One of my clients has a little problem. Their core market, the one that generates about 40% of their revenue, is going to disappear. They don't know exactly when, but they know how, and they know that within 3 years, it's going to go away.
At the very least, they need to replace this revenue. And to their credit, they're getting started now. This seems really simple, and I guess it is, but it's amazing how many services firms screw this up when they're contemplating business development.
Seth Godin posted a terrific article about this in his blog a few days ago. It's here: http://sethgodin.typepad.com/seths_blog/2005/08/hurry.html
His point is that most urgen problems aren't surprises. There are exceptions -- being hit by a bus as you step off a curb isn't something you can foresee, but typically, what happens is that you let something important fester until it's a crisis, then you are forced to deal with it. You do a rushed, sometimes sloppy job, but you're let off the emotional hook because you can abdicate responsibility to the urgency of the situation.
Steven Covey has written about this -- the first of the seven habits of productive people is proactivity -- addressing things before they become a crisis.
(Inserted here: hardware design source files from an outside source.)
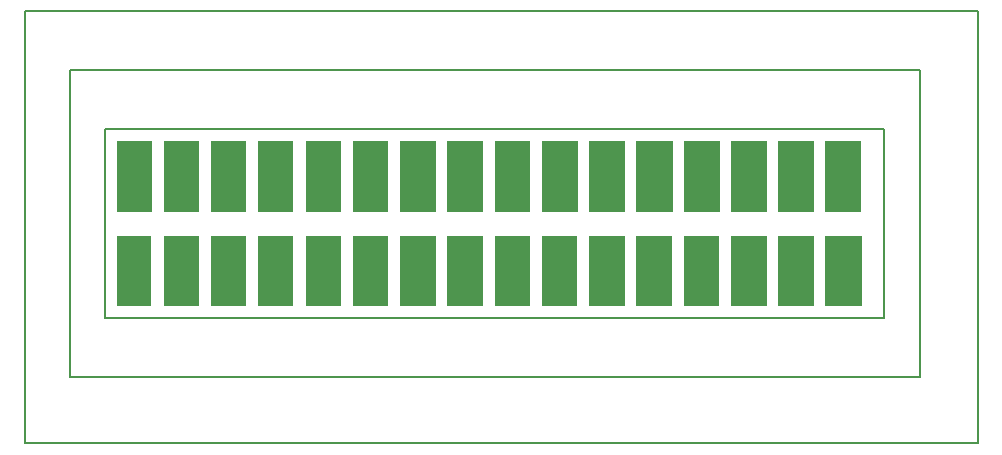
<source format=gm1>
G04 Layer_Color=16711935*
%FSLAX25Y25*%
%MOIN*%
G70*
G01*
G75*
%ADD34C,0.00500*%
G36*
X455903Y389441D02*
X443996D01*
Y413054D01*
X455903D01*
Y389441D01*
D02*
G37*
G36*
X471732D02*
X459744D01*
Y413051D01*
X471732D01*
Y389441D01*
D02*
G37*
G36*
X424334D02*
X412500D01*
Y413055D01*
X424334D01*
Y389441D01*
D02*
G37*
G36*
X440096D02*
X428248D01*
Y413058D01*
X440096D01*
Y389441D01*
D02*
G37*
G36*
X519031D02*
X506988D01*
Y413054D01*
X519031D01*
Y389441D01*
D02*
G37*
G36*
X534785D02*
X522736D01*
Y413055D01*
X534785D01*
Y389441D01*
D02*
G37*
G36*
X487401D02*
X475492D01*
Y413058D01*
X487401D01*
Y389441D01*
D02*
G37*
G36*
X503260D02*
X491240D01*
Y413054D01*
X503260D01*
Y389441D01*
D02*
G37*
G36*
X329648D02*
X318012D01*
Y413055D01*
X329648D01*
Y389441D01*
D02*
G37*
G36*
X345418D02*
X333760D01*
Y413054D01*
X345418D01*
Y389441D01*
D02*
G37*
G36*
X298065D02*
X286516D01*
Y413054D01*
X298065D01*
Y389441D01*
D02*
G37*
G36*
X313945D02*
X302264D01*
Y413058D01*
X313945D01*
Y389441D01*
D02*
G37*
G36*
X392789D02*
X381004D01*
Y413058D01*
X392789D01*
Y389441D01*
D02*
G37*
G36*
X408556D02*
X396752D01*
Y413056D01*
X408556D01*
Y389441D01*
D02*
G37*
G36*
X361211D02*
X349508D01*
Y413055D01*
X361211D01*
Y389441D01*
D02*
G37*
G36*
X376943D02*
X365256D01*
Y413049D01*
X376943D01*
Y389441D01*
D02*
G37*
G36*
X455851Y420937D02*
X443996D01*
Y444587D01*
X455851D01*
Y420937D01*
D02*
G37*
G36*
X471766D02*
X459744D01*
Y444658D01*
X471766D01*
Y420937D01*
D02*
G37*
G36*
X424333D02*
X412500D01*
Y444612D01*
X424333D01*
Y420937D01*
D02*
G37*
G36*
X440157D02*
X428248D01*
Y444657D01*
X440157D01*
Y420937D01*
D02*
G37*
G36*
X518893D02*
X506988D01*
Y444584D01*
X518893D01*
Y420937D01*
D02*
G37*
G36*
X534668D02*
X522736D01*
Y444586D01*
X534668D01*
Y420937D01*
D02*
G37*
G36*
X487459D02*
X475492D01*
Y444616D01*
X487459D01*
Y420937D01*
D02*
G37*
G36*
X503330D02*
X491240D01*
Y444644D01*
X503330D01*
Y420937D01*
D02*
G37*
G36*
X329682D02*
X318012D01*
Y444606D01*
X329682D01*
Y420937D01*
D02*
G37*
G36*
X345394D02*
X333760D01*
Y444632D01*
X345394D01*
Y420937D01*
D02*
G37*
G36*
X298255D02*
X286516D01*
Y444576D01*
X298255D01*
Y420937D01*
D02*
G37*
G36*
X313807D02*
X302264D01*
Y444634D01*
X313807D01*
Y420937D01*
D02*
G37*
G36*
X392780D02*
X381004D01*
Y444608D01*
X392780D01*
Y420937D01*
D02*
G37*
G36*
X408555D02*
X396752D01*
Y444618D01*
X408555D01*
Y420937D01*
D02*
G37*
G36*
X361263D02*
X349508D01*
Y444589D01*
X361263D01*
Y420937D01*
D02*
G37*
G36*
X376943D02*
X365256D01*
Y444656D01*
X376943D01*
Y420937D01*
D02*
G37*
D34*
X554232Y365819D02*
Y468181D01*
X270768D02*
X554232D01*
X270768Y365819D02*
Y468181D01*
Y365819D02*
X554232D01*
X282579Y448496D02*
X542421D01*
X282579Y385504D02*
Y448496D01*
Y385504D02*
X542421D01*
Y448496D01*
X255807Y487866D02*
X573524D01*
X255807Y343772D02*
Y487866D01*
Y343772D02*
X573524D01*
Y487866D01*
M02*

</source>
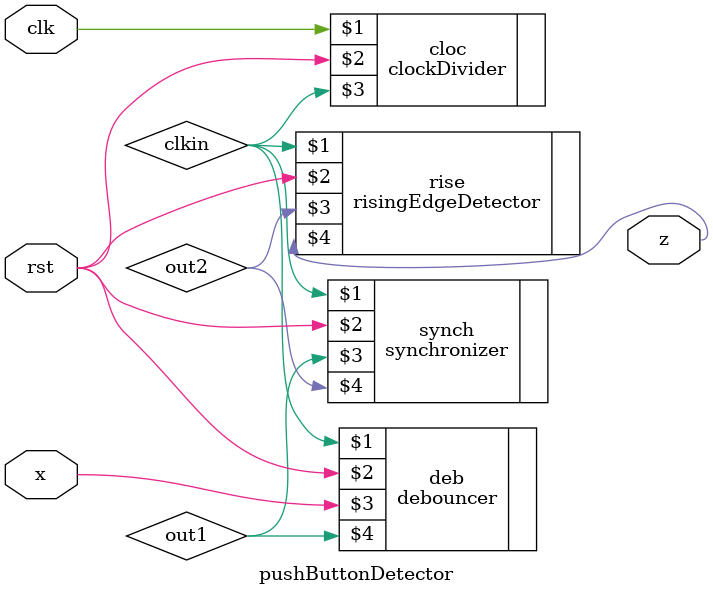
<source format=v>
`timescale 1ns / 1ps


module pushButtonDetector(input clk, rst, x, output z);
wire out1, out2, clkin;
 clockDivider #(500000) cloc(clk, rst, clkin);
 
 debouncer deb(clkin, rst, x, out1);
 synchronizer synch(clkin, rst, out1, out2);
 risingEdgeDetector rise(clkin, rst, out2, z);

endmodule
</source>
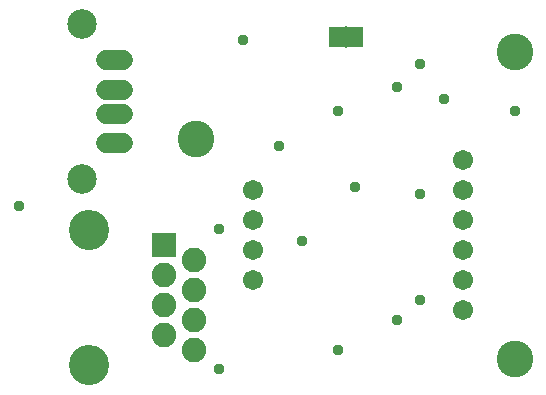
<source format=gbr>
G04 EAGLE Gerber RS-274X export*
G75*
%MOMM*%
%FSLAX34Y34*%
%LPD*%
%INSoldermask Top*%
%IPPOS*%
%AMOC8*
5,1,8,0,0,1.08239X$1,22.5*%
G01*
%ADD10C,3.103200*%
%ADD11C,2.082800*%
%ADD12R,2.082800X2.082800*%
%ADD13C,3.403200*%
%ADD14C,1.711200*%
%ADD15R,1.371600X1.803400*%
%ADD16R,0.152400X1.828800*%
%ADD17C,1.661200*%
%ADD18C,2.503200*%
%ADD19C,0.959600*%


D10*
X200000Y216000D03*
X470000Y290000D03*
X470000Y30000D03*
D11*
X198360Y37250D03*
X172960Y49950D03*
X198360Y62650D03*
X198360Y88050D03*
X198360Y113450D03*
X172960Y75350D03*
X172960Y100750D03*
D12*
X172960Y126150D03*
D13*
X109460Y138850D03*
X109460Y24550D03*
D14*
X248800Y97300D03*
X248800Y122700D03*
X248800Y148100D03*
X248800Y173500D03*
X426600Y71900D03*
X426600Y97300D03*
X426600Y122700D03*
X426600Y148100D03*
X426600Y173500D03*
X426600Y198900D03*
D15*
X319180Y302600D03*
X334420Y302600D03*
D16*
X326800Y302600D03*
D17*
X138370Y257780D02*
X123790Y257780D01*
X123790Y237780D02*
X138370Y237780D01*
X138370Y282780D02*
X123790Y282780D01*
X123790Y212780D02*
X138370Y212780D01*
D18*
X103980Y313480D03*
X103980Y182080D03*
D19*
X370000Y62650D03*
X370000Y260000D03*
X220000Y21430D03*
X220000Y140000D03*
X335000Y176000D03*
X390000Y80000D03*
X390000Y170000D03*
X390000Y280000D03*
X410000Y250000D03*
X320000Y240000D03*
X320000Y37250D03*
X270000Y210000D03*
X240000Y300000D03*
X290000Y130000D03*
X470000Y240000D03*
X50000Y160000D03*
M02*

</source>
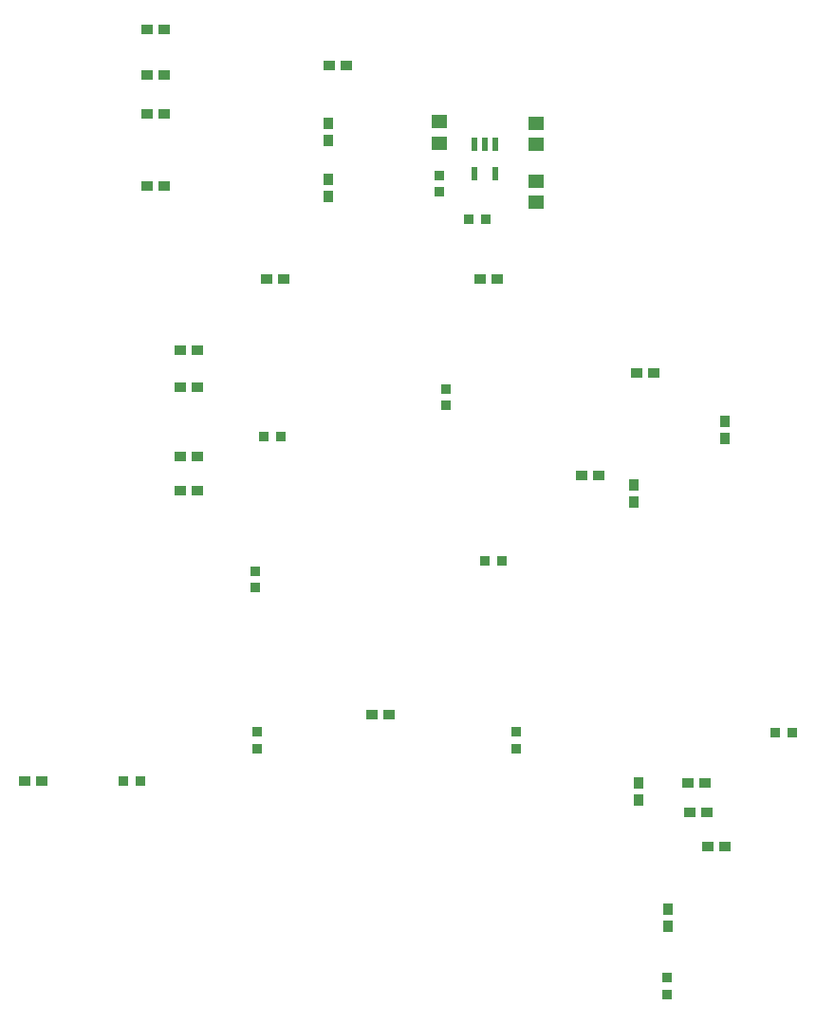
<source format=gbr>
G04*
G04 #@! TF.GenerationSoftware,Altium Limited,Altium Designer,24.4.1 (13)*
G04*
G04 Layer_Color=128*
%FSLAX44Y44*%
%MOMM*%
G71*
G04*
G04 #@! TF.SameCoordinates,292D2D62-A6DC-441A-99C5-A44A3EC90559*
G04*
G04*
G04 #@! TF.FilePolarity,Positive*
G04*
G01*
G75*
%ADD24R,1.0000X0.9500*%
%ADD75R,0.9500X1.0000*%
%ADD76R,0.8890X0.9500*%
%ADD77R,0.9500X0.8890*%
%ADD78R,1.4000X1.2000*%
%ADD79R,0.6200X1.2200*%
D24*
X682110Y774700D02*
D03*
X697110D02*
D03*
X868800Y298450D02*
D03*
X883800D02*
D03*
X562490Y965200D02*
D03*
X547490D02*
D03*
X900310Y267970D02*
D03*
X885310D02*
D03*
X882530Y325120D02*
D03*
X867530D02*
D03*
X600590Y386080D02*
D03*
X585590D02*
D03*
X821810Y690880D02*
D03*
X836810D02*
D03*
X787280Y599440D02*
D03*
X772280D02*
D03*
X429140Y585470D02*
D03*
X414140D02*
D03*
X384930Y996950D02*
D03*
X399930D02*
D03*
X429140Y678180D02*
D03*
X414140D02*
D03*
X399930Y956310D02*
D03*
X384930D02*
D03*
X414140Y711200D02*
D03*
X429140D02*
D03*
X384930Y922020D02*
D03*
X399930D02*
D03*
X414140Y615950D02*
D03*
X429140D02*
D03*
X384930Y857250D02*
D03*
X399930D02*
D03*
X275710Y326390D02*
D03*
X290710D02*
D03*
X491610Y774700D02*
D03*
X506610D02*
D03*
D75*
X900430Y632580D02*
D03*
Y647580D02*
D03*
X822960Y325000D02*
D03*
Y310000D02*
D03*
X819150Y590430D02*
D03*
Y575430D02*
D03*
X546100Y913010D02*
D03*
Y898010D02*
D03*
Y848480D02*
D03*
Y863480D02*
D03*
X849630Y211970D02*
D03*
Y196970D02*
D03*
D76*
X378264Y326472D02*
D03*
X363264D02*
D03*
X945076Y369488D02*
D03*
X960076D02*
D03*
X489146Y633648D02*
D03*
X504146D02*
D03*
X672026Y827958D02*
D03*
X687026D02*
D03*
X700844Y523322D02*
D03*
X685844D02*
D03*
D77*
X645078Y867214D02*
D03*
Y852214D02*
D03*
X651428Y661714D02*
D03*
Y676714D02*
D03*
X481248Y499154D02*
D03*
Y514154D02*
D03*
X482682Y370796D02*
D03*
Y355796D02*
D03*
X713822Y370796D02*
D03*
Y355796D02*
D03*
X848442Y151086D02*
D03*
Y136086D02*
D03*
D78*
X645194Y895966D02*
D03*
Y914966D02*
D03*
X731486Y913784D02*
D03*
Y894784D02*
D03*
Y861714D02*
D03*
Y842714D02*
D03*
D79*
X676274Y868281D02*
D03*
X695274Y894481D02*
D03*
X676274D02*
D03*
X685774D02*
D03*
X695324Y868281D02*
D03*
M02*

</source>
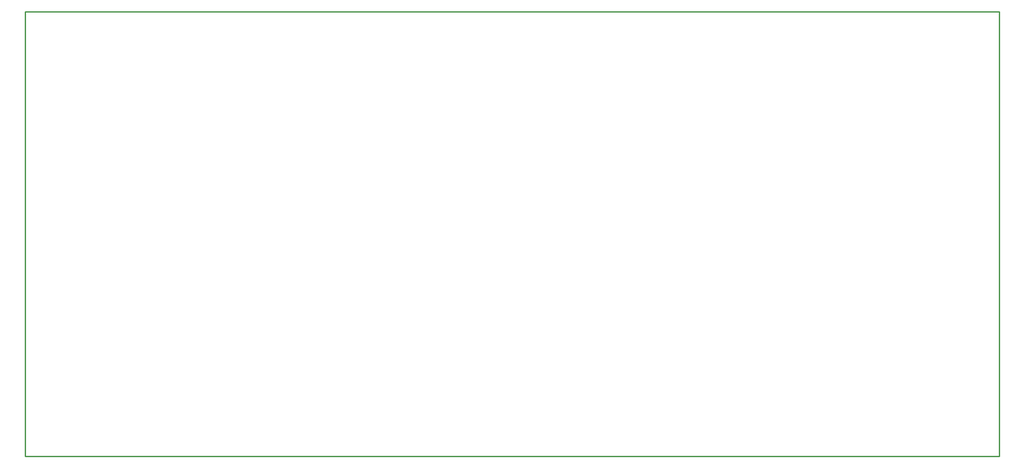
<source format=gm1>
%TF.GenerationSoftware,KiCad,Pcbnew,7.0.11-7.0.11~ubuntu22.04.1*%
%TF.CreationDate,2025-04-09T00:06:21+02:00*%
%TF.ProjectId,emulator-pcb,656d756c-6174-46f7-922d-7063622e6b69,v01*%
%TF.SameCoordinates,Original*%
%TF.FileFunction,Profile,NP*%
%FSLAX46Y46*%
G04 Gerber Fmt 4.6, Leading zero omitted, Abs format (unit mm)*
G04 Created by KiCad (PCBNEW 7.0.11-7.0.11~ubuntu22.04.1) date 2025-04-09 00:06:21*
%MOMM*%
%LPD*%
G01*
G04 APERTURE LIST*
%TA.AperFunction,Profile*%
%ADD10C,0.254000*%
%TD*%
G04 APERTURE END LIST*
D10*
X281700000Y-55350000D02*
X281700000Y-142125000D01*
X91700000Y-142125000D02*
X281700000Y-142125000D01*
X91700000Y-55350000D02*
X91700000Y-142125000D01*
X91700000Y-55350000D02*
X281700000Y-55350000D01*
M02*

</source>
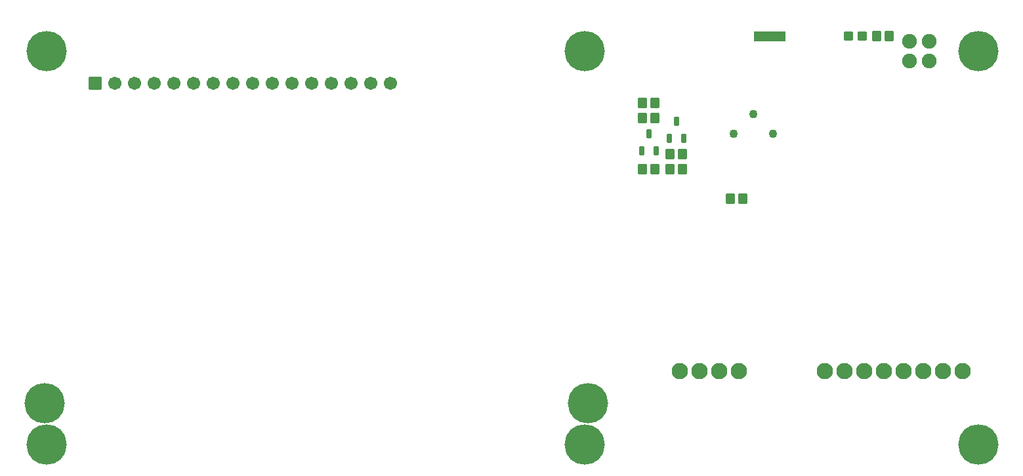
<source format=gts>
G04 Layer: TopSolderMaskLayer*
G04 Panelize: , Column: 2, Row: 2, Board Size: 127.89mm x 58.42mm, Panelized Board Size: 257.78mm x 118.84mm*
G04 EasyEDA v6.5.34, 2023-09-07 21:57:30*
G04 74dac189c7254be0b42c3ceae140a3ac,5a6b42c53f6a479593ecc07194224c93,10*
G04 Gerber Generator version 0.2*
G04 Scale: 100 percent, Rotated: No, Reflected: No *
G04 Dimensions in millimeters *
G04 leading zeros omitted , absolute positions ,4 integer and 5 decimal *
%FSLAX45Y45*%
%MOMM*%

%AMMACRO1*1,1,$1,$2,$3*1,1,$1,$4,$5*1,1,$1,0-$2,0-$3*1,1,$1,0-$4,0-$5*20,1,$1,$2,$3,$4,$5,0*20,1,$1,$4,$5,0-$2,0-$3,0*20,1,$1,0-$2,0-$3,0-$4,0-$5,0*20,1,$1,0-$4,0-$5,$2,$3,0*4,1,4,$2,$3,$4,$5,0-$2,0-$3,0-$4,0-$5,$2,$3,0*%
%ADD10MACRO1,0.2032X0.5X-0.55X-0.5X-0.55*%
%ADD11MACRO1,0.2032X-0.45X-0.5X-0.45X0.5*%
%ADD12MACRO1,0.1016X-0.266X-0.5188X0.266X-0.5188*%
%ADD13C,1.1016*%
%ADD14C,1.7016*%
%ADD15MACRO1,0.1016X-0.8X-0.8X-0.8X0.8*%
%ADD16C,5.2032*%
%ADD17C,2.1016*%
%ADD18C,1.9016*%

%LPD*%
D10*
G01*
X8073377Y4787889D03*
G01*
X8233376Y4787889D03*
D11*
G01*
X10732592Y5651492D03*
G01*
X10902591Y5651492D03*
D10*
G01*
X11093193Y5651500D03*
G01*
X11253198Y5651500D03*
G01*
X8073377Y4597389D03*
G01*
X8233376Y4597389D03*
G01*
X9203674Y3555992D03*
G01*
X9363674Y3555992D03*
D12*
G01*
X8153384Y4390017D03*
G01*
X8058384Y4169766D03*
G01*
X8248384Y4169766D03*
D10*
G01*
X8073377Y3936992D03*
G01*
X8233376Y3936992D03*
D13*
G01*
X9753574Y4394200D03*
G01*
X9499574Y4648200D03*
G01*
X9245574Y4394200D03*
D10*
G01*
X8428974Y3936992D03*
G01*
X8588974Y3936992D03*
G01*
X8428974Y4127492D03*
G01*
X8588974Y4127492D03*
D12*
G01*
X8508982Y4555115D03*
G01*
X8413982Y4334864D03*
G01*
X8603982Y4334864D03*
D14*
G01*
X4819497Y5048199D03*
G01*
X4565497Y5048199D03*
G01*
X4311497Y5048199D03*
G01*
X4057497Y5048199D03*
G01*
X3803497Y5048199D03*
G01*
X3549497Y5048199D03*
G01*
X3295497Y5048199D03*
G01*
X3041497Y5048199D03*
G01*
X2787497Y5048199D03*
G01*
X2533497Y5048199D03*
G01*
X2279497Y5048199D03*
G01*
X2025497Y5048199D03*
G01*
X1771497Y5048199D03*
G01*
X1517497Y5048199D03*
G01*
X1263497Y5048199D03*
D15*
G01*
X1009497Y5048199D03*
D16*
G01*
X381000Y5461000D03*
G01*
X381000Y381000D03*
G01*
X12405106Y5461000D03*
G01*
X12405106Y381000D03*
G01*
X7365974Y914400D03*
D17*
G01*
X10421111Y1329893D03*
G01*
X10675111Y1329893D03*
G01*
X10929111Y1329893D03*
G01*
X11183111Y1329893D03*
G01*
X11437111Y1329893D03*
G01*
X11691111Y1329893D03*
G01*
X11945111Y1329893D03*
G01*
X12199111Y1329893D03*
G01*
X8550529Y1329918D03*
G01*
X8804529Y1329918D03*
G01*
X9058529Y1329918D03*
G01*
X9312529Y1329918D03*
D16*
G01*
X355600Y914400D03*
D18*
G01*
X11516106Y5588000D03*
G01*
X11516106Y5334000D03*
G01*
X11770106Y5334000D03*
G01*
X11770106Y5588000D03*
D16*
G01*
X7325106Y5461000D03*
G01*
X7325106Y381000D03*
G36*
X9512274Y5714974D02*
G01*
X9918674Y5714974D01*
X9918674Y5587974D01*
X9512274Y5587974D01*
G37*
M02*

</source>
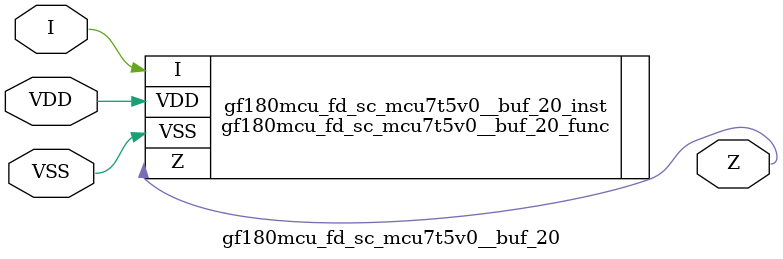
<source format=v>

module gf180mcu_fd_sc_mcu7t5v0__buf_20( I, Z, VDD, VSS );
input I;
inout VDD, VSS;
output Z;

   `ifdef FUNCTIONAL  //  functional //

	gf180mcu_fd_sc_mcu7t5v0__buf_20_func gf180mcu_fd_sc_mcu7t5v0__buf_20_behav_inst(.I(I),.Z(Z),.VDD(VDD),.VSS(VSS));

   `else

	gf180mcu_fd_sc_mcu7t5v0__buf_20_func gf180mcu_fd_sc_mcu7t5v0__buf_20_inst(.I(I),.Z(Z),.VDD(VDD),.VSS(VSS));

	// spec_gates_begin


	// spec_gates_end



   specify

	// specify_block_begin

	// comb arc I --> Z
	 (I => Z) = (1.0,1.0);

	// specify_block_end

   endspecify

   `endif

endmodule

</source>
I'm as guilty of this as anyone -- maybe more so -- which may be why I'm so sensitive about it.
And the worst clients I ever work with are invariably those who apply this bad habit to business development. You wait until you're really backed into a corner to think about business development, and then you have to get clients in 90 days, which is impossible. A client relationship that really went south this year was about exactly this: an ad agency wanted clients immediately, and stupidly, I allowed them to define the scope of the project this way. It didn't work, which I should have seen coming, because it couldn't work, because developing business when it's a crisis is like doing your taxes while sitting in the grass next to a runway at O'Hare.
To extend the metaphor, to do business development properly, you need to have a nice, long runway. And if you don't, it's always almost your own doing.